## Work task
Could you rewrite the entries from the line containing "сопернику, не спортивно как то." through the end of the entries, inclusive, substituting "отзыва" for "комментария" and leaving everything else unchanged? Leave the pictures out of your answer.

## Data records
'''
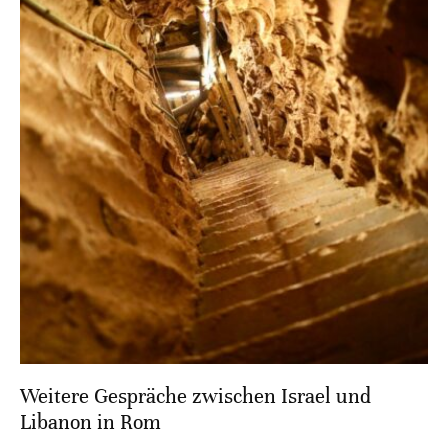
Weitere Gespräche zwischen Israel und
Libanon in Rom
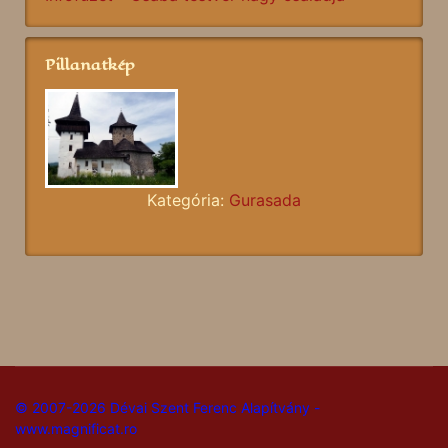
Pillanatkép
Kategória:
Gurasada
© 2007-2026 Dévai Szent Ferenc Alapítvány -
www.magnificat.ro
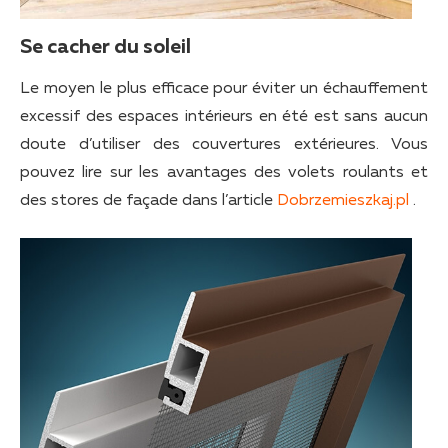
Se cacher du soleil
Le moyen le plus efficace pour éviter un échauffement
excessif des espaces intérieurs en été est sans aucun
doute d’utiliser des couvertures extérieures. Vous
pouvez lire sur les avantages des volets roulants et
des stores de façade dans l’article
Dobrzemieszkaj.pl
.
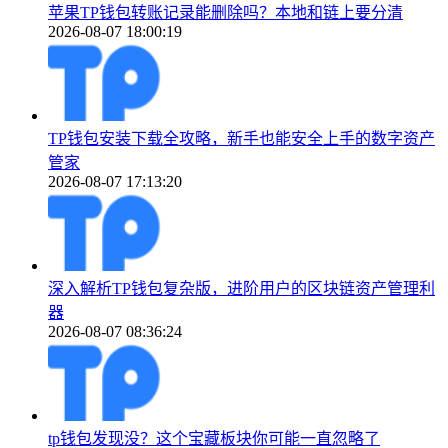
苹果TP钱包转账记录能删除吗？本地和链上要分清
2026-08-07 18:00:19
TP钱包安装下载全攻略，新手也能安全上手的数字资产
管家
2026-08-07 17:13:20
深入解析TP钱包复杂版，进阶用户的区块链资产管理利
器
2026-08-07 08:36:24
tp钱包发现没？这个宝藏板块你可能一直忽略了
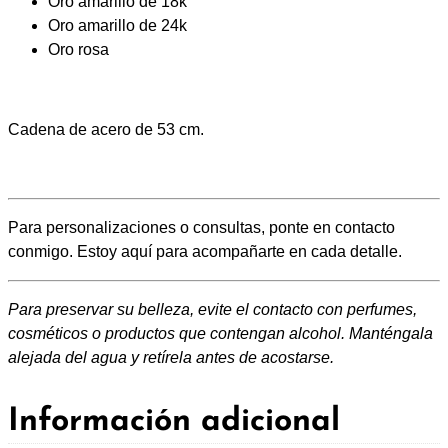
Oro amarillo de 18k
0
Oro amarillo de 24k
Oro rosa
€
Cadena de acero de 53 cm.
h
a
s
Para personalizaciones o consultas, ponte en contacto
conmigo. Estoy aquí para acompañarte en cada detalle.
t
Para preservar su belleza, evite el contacto con perfumes,
a
cosméticos o productos que contengan alcohol. Manténgala
2
alejada del agua y retírela antes de acostarse.
2
Información adicional
4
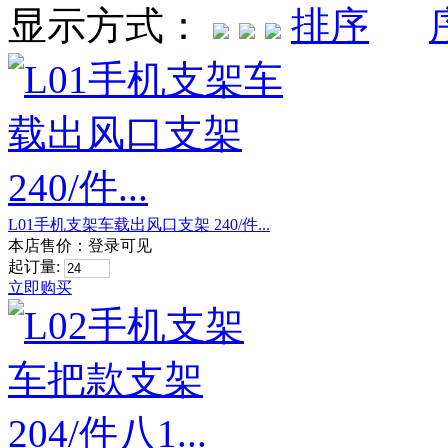
显示方式：
L01手机支架车载出风口支架 240/件...
本店售价：
登录可见
起订量:
立即购买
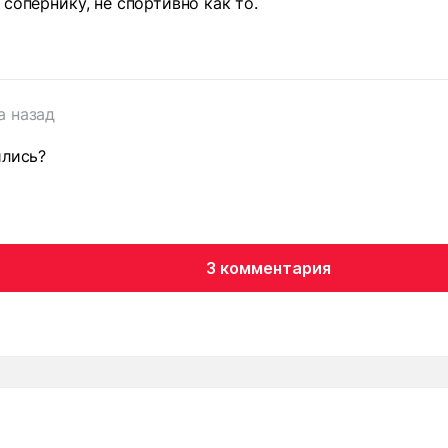
 сопернику, не спортивно как то.
а назад
ились?
3 комментария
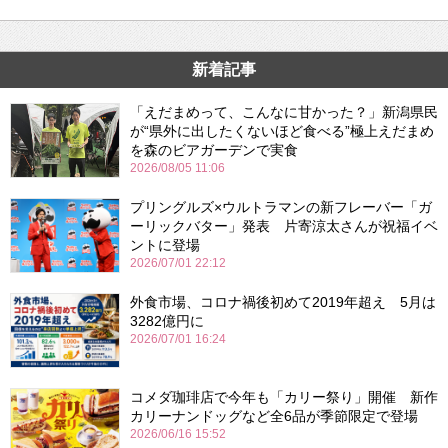
新着記事
「えだまめって、こんなに甘かった？」新潟県民
が“県外に出したくないほど食べる”極上えだまめ
を森のビアガーデンで実食
2026/08/05 11:06
プリングルズ×ウルトラマンの新フレーバー「ガ
ーリックバター」発表 片寄涼太さんが祝福イベ
ントに登場
2026/07/01 22:12
外食市場、コロナ禍後初めて2019年超え 5月は
3282億円に
2026/07/01 16:24
コメダ珈琲店で今年も「カリー祭り」開催 新作
カリーナンドッグなど全6品が季節限定で登場
2026/06/16 15:52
'''
## Solution
 сопернику, не спортивно как то.
а назад
ились?
3 отзыва
新着記事
「えだまめって、こんなに甘かった？」新潟県民
が“県外に出したくないほど食べる”極上えだまめ
を森のビアガーデンで実食
2026/08/05 11:06
プリングルズ×ウルトラマンの新フレーバー「ガ
ーリックバター」発表 片寄涼太さんが祝福イベ
ントに登場
2026/07/01 22:12
外食市場、コロナ禍後初めて2019年超え 5月は
3282億円に
2026/07/01 16:24
コメダ珈琲店で今年も「カリー祭り」開催 新作
カリーナンドッグなど全6品が季節限定で登場
2026/06/16 15:52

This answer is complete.